Um vermelho menstrual

 

 

 

 

 

MARIA ESTELA GUEDES
Dir. Triplov


Posfácio a O FOGO DO FOGO NO FOGO, de Luísa Demétrio Raposo (Col. Ventriloquia, Um Coletivo/ Tigre de Papel). Publicado em 2023 com prefácio de Cátia Terrinca e Ricardo Boléo e posfácio de Estela Guedes.


Ler Luísa Demétrio Raposo equivale a tentar abrir uma caixinha de segredo, que às vezes chega a uma Aldeia da Mata, ou Almojanda, outras, não. Entrar nos meandros desta escrita solicita espírito de sacrifício como este, de, em Bonito, Mato Grosso, duas escritoras já de bastante idade, a saber, a brasileira Marcia Kupstas e eu, empreendermos um lote de visitações a locais belíssimos, que, na totalidade, implicariam percorrer longas trilhas no cerrado, subindo e descendo vertentes de montanha, flutuar, mergulhar em apneia nas mais critalinas águas do planeta, trepar por íngremes caminhos até penetrarmos em grutas profundas tão trabalhadas pela água e pelo tempo que se chamam “catedral”, e outros calvários que, sim, cumprimos pelo menos a oitenta por cento. Hoje, dia 24 de Agosto de 2023, falta só a última estação do calvário ecológico, visitar as instalações do Projeto Jibóia e pegar numa delas, enrolando-a ao pescoço ou sustentando-lhe o peso nos braços.

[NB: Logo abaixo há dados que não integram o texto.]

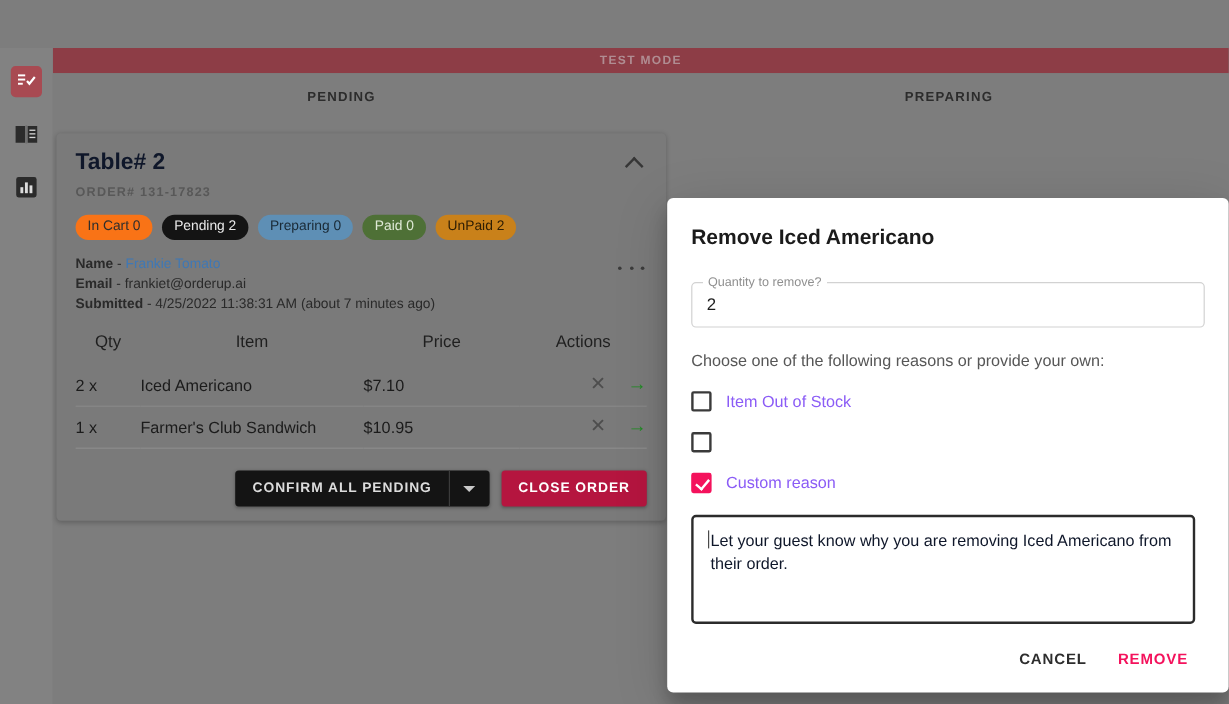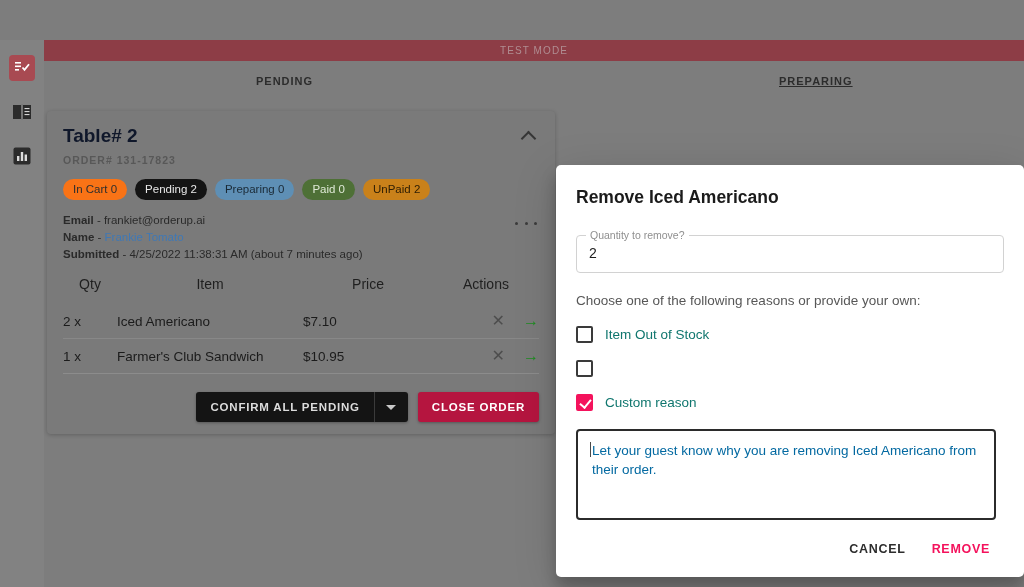"TEST MODE" .testmode { font-weight: normal -> bold }
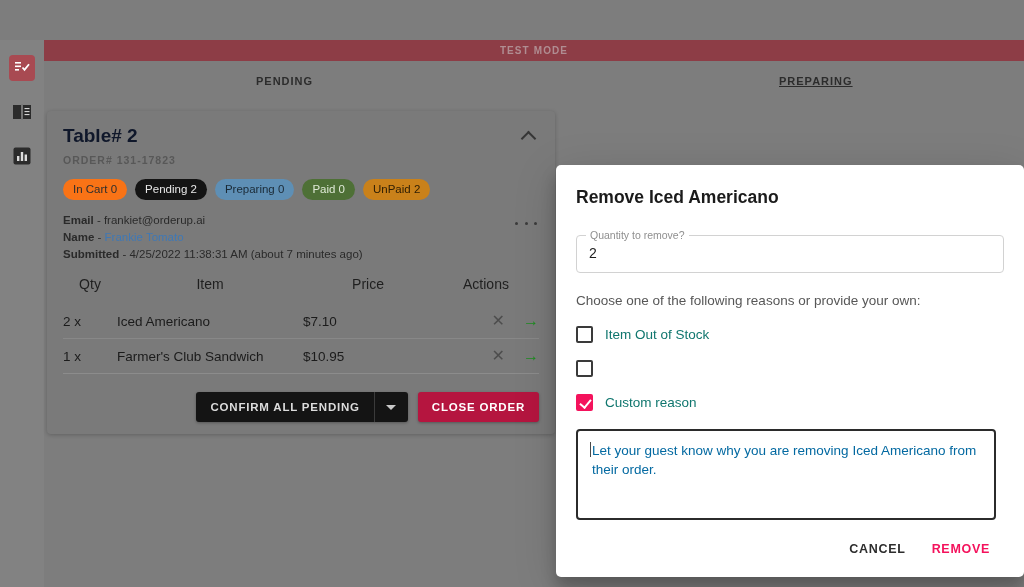"PREPARING" .col-head.preparing { left: 735px -> 710px; text-decoration: underline -> none }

Parece que nada disto se relaciona com a poesia de Luísa Demétrio Raposo, mas sim, conhecer a mulher, a fêmea, exige coragem e uma peregrinação ao lugar da sua maior interioridade, que não será tanto a genitalia, sim o espaço da imaginação sexual, a fonte de que toda a vida brota, para no termo “Fonte” fundar eu uma referência maior, a de Herberto Helder, dos raros poetas homens a conseguir falar das coisas íntimas da mulher como Luísa Demétrio Raposo faz. Basta pensar no poema, vindo dos confins dos anos sessenta, “A menstruação quando na cidade passava”. Neste como no texto da autora, o vermelho é bandeira menstrual de género.

A autora é uma performer, e nessa qualidade apresenta-se em movimentos e gestos que tanto remetem para um palco, para um ritual, como para uma narração. A própria pele desempenha papel dramático, ao constituir-se como suporte orgânico de informação, seja pela maquilhagem, seja pela tatuagem. Atitudes míticas, recuadas para práticas religiosas ancestrais em que gnomos habitavam árvores e druidas preparavam o gui em gamelas de madeira.  Em suma, ela é uma cultora do mundo mágico da mulher e sua condição matriarcal, que também é matricial, ao mesmo tempo excluída de tantos espaços em que o patriarca domina e a apaga até às cinzas, para apenas permitir que brilhe o seu próprio fogacho. Neste caminho de caminhantes separados, instaura-se uma via sacrificial, que lamentavelmente não só vigora ainda hoje, como se revigora na decadência moral do fascismo e neo-nazismo que mais ou menos a descoberto nos ameaça um pouco por todo o mundo civilizado e democrático com o que tem: cultura do ódio.

Neste entremês de culto e execração situa-se a arte de Luísa Demétrio Raposo, rara entre mulheres ainda hoje, mas que tem a sua garantia de legitimidade no rasto que desde romanos e anteriores a eles se vem perpetuando entre homens de diversa estirpe e produção de objetos culturais: pintura, estatuária, teatro, poesia. Entre nós, recordo, com pesar, a brusquidão com que uns certos pegaram em picaretas para destruir o anel de relevos obscenos que ornavam o portal da sé de Lamego, deixando apenas uma graciosa e discreta cena de fellatio, recordo ainda as cantigas de escárnio, a estonteante narrativa a inúmeras mãos de frade que é, em título telegráfico, o Palito métrico, até chegarmos a Bocage e outros mais modernos, caso daquele que foi meu amigo e como amigo estimo, o Luiz Pacheco de O libertino passeia por Braga, a idolátrica, o seu esplendor.

Luísa Demétrio Raposo tem uma passadeira vermelha na qual pousar a sua literatura. Espero que quem a leia, antes de lhe criticar o legítimo direito ao “Falo!”, se lembre de reverenciar os antigos.